Kentucky Secretary of State Trey Grayson, who once appeared to have a lock on the GOP Senate nomination, might not be the only Republican from the Bluegrass State whose fortunes take a hit next Tuesday.
If, as polls suggest, Grayson loses the Senate primary to insurgent Rand Paul, some GOP insiders say Senate Minority Leader Mitch McConnell, R-Ky., could find a new bull's-eye on his back.
Nowhere are the GOP's internal tensions more raw than in Kentucky.
Senate Republicans are, of course, enthusiastic these days, brimming with justifiable confidence about big gains in November. But if they fall short of a clear majority, a growing chorus of party activists could lay blame on a Senate leader whose strategy relied heavily on recruiting establishment candidates for key races. McConnell's job security could depend largely on how much of a drubbing the GOP establishment takes this fall.
Perhaps the biggest wild card in this scenario: Sen. Jim DeMint, R-S.C., who has dismissed talk that he may challenge McConnell in 2011, but told the Associated Press this week that he's "not going to sit on the sidelines again." DeMint has endorsed a series of Tea Party-backed candidates this year who, if they prevail, could provide him with a small but influential bloc of Senate loyalists in the 112th Congress.
Nowhere are the party's internal tensions more raw than in Kentucky, where McConnell and other Senate Republicans backed Grayson last year after (or was it before?) they unceremoniously muscled Sen. Jim Bunning, R-Ky., out of his re-election bid.
Armed with DeMint's endorsement, Paul has stepped up his public assaults on McConnell. This week, for example, he declined to commit his support to McConnell should he be elected. "We'd have to know who the opponent was, and we'd discuss it at that time," Paul said Monday during a televised debate. Turning his sights on Grayson, he added, "Kentucky wants two U.S. senators, not one. I don't think we want a rubber stamp of one 'R' senator for the other 'R' senator."

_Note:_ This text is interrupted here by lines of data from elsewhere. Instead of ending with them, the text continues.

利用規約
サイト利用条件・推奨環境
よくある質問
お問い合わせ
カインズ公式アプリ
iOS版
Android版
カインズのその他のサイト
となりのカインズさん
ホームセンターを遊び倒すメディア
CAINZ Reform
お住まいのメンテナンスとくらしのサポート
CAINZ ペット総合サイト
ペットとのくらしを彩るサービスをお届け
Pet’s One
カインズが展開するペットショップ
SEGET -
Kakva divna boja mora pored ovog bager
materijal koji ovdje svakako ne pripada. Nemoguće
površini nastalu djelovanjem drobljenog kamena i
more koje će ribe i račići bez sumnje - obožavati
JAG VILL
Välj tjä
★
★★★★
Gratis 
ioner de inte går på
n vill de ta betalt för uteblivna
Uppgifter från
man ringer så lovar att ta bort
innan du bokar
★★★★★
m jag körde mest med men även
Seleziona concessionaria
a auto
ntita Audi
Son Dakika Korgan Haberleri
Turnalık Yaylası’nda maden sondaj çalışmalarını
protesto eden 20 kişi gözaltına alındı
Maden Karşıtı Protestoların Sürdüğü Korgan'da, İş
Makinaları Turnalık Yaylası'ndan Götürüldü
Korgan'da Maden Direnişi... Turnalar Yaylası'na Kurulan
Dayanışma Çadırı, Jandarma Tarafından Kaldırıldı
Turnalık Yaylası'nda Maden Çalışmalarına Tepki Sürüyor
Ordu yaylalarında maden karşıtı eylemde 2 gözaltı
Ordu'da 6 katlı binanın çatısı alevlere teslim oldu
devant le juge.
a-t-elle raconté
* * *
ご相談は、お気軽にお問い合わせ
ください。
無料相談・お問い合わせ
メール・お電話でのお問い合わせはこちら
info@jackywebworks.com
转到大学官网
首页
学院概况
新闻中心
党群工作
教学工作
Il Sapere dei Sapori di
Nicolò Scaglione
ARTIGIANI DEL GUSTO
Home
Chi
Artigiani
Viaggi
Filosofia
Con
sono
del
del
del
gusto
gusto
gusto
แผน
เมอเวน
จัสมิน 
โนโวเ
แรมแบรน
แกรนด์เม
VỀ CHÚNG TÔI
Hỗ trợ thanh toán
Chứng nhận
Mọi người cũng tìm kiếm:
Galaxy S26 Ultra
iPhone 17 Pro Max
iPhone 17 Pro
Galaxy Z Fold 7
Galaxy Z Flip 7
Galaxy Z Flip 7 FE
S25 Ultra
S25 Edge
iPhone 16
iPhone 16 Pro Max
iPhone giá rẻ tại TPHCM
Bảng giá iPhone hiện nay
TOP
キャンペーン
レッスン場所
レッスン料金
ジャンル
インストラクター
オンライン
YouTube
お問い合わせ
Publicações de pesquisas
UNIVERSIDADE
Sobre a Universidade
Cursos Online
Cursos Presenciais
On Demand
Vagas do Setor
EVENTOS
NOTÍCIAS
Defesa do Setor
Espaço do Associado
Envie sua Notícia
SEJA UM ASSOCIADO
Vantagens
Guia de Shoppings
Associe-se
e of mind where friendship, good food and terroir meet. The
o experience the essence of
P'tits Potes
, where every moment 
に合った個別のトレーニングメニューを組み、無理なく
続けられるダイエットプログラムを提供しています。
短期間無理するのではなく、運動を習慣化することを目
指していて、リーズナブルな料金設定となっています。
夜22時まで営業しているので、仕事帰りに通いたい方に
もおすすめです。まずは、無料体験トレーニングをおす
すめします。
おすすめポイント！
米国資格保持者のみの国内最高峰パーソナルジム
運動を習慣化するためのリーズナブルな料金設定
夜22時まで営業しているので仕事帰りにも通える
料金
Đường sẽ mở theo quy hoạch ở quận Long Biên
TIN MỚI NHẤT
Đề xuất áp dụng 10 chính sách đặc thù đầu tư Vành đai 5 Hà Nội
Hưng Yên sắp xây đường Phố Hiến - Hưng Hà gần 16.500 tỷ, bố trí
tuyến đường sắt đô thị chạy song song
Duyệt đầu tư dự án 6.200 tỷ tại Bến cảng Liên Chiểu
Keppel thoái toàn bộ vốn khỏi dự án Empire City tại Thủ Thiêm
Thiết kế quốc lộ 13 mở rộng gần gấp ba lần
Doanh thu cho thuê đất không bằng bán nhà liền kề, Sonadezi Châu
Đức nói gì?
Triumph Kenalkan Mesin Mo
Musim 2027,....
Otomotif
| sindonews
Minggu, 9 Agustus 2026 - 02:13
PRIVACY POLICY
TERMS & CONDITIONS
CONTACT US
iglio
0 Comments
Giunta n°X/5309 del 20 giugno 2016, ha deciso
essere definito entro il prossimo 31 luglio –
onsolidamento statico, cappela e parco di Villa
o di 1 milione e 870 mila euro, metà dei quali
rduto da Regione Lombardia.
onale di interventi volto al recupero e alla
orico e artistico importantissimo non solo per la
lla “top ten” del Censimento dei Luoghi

Paul's problem, of course, is that he remains a bigger gamble for Republicans in November; recent polls show he would face a tougher race this fall than Grayson. Republicans face even bigger problems in Florida, where Gov. Charlie Crist's decision to bolt the GOP could siphon votes from former state House Speaker Marco Rubio (R), who won DeMint's support last year.
Meanwhile, in Utah, Sen. Bob Bennett was booted off the GOP ballot Saturday after he trailed Mike Lee, whom DeMint has endorsed, and Tim Bridgewater in GOP convention balloting. This week, in a move that could hinder GOP efforts to hold his seat, Bennett, a close adviser to McConnell, refused to rule out running a write-in campaign this fall.
"I have made a decision not to make any decisions, or any announcements, for a while. So, we will let this thing settle," Bennett told Hill reporters Tuesday after exiting McConnell's office. "When I tell [my Republican colleagues] that I have decided not to make any decisions, they all say that's really a smart thing to do."
(It was a curious comment for Bennett. Considering how much criticism he has received in Utah for "going Washington," was he well advised to suggest that he's relying on Senate colleagues to map out his next political move?)
Democrats, of course, are dealing with their own intraparty headaches. Despite active support from the White House, for example, tracking polls show Sen. Arlen Specter, D-Pa., locked in a tight race with his insurgent primary challenger, Rep. Joe Sestak, less than a week before the Pennsylvania primary.
But it's Republicans this year who are embroiled in a broader internal debate about what kind of party they need to become to return to the majority. And if they're not careful, that debate could become so divisive that it ultimately claims those currently in power.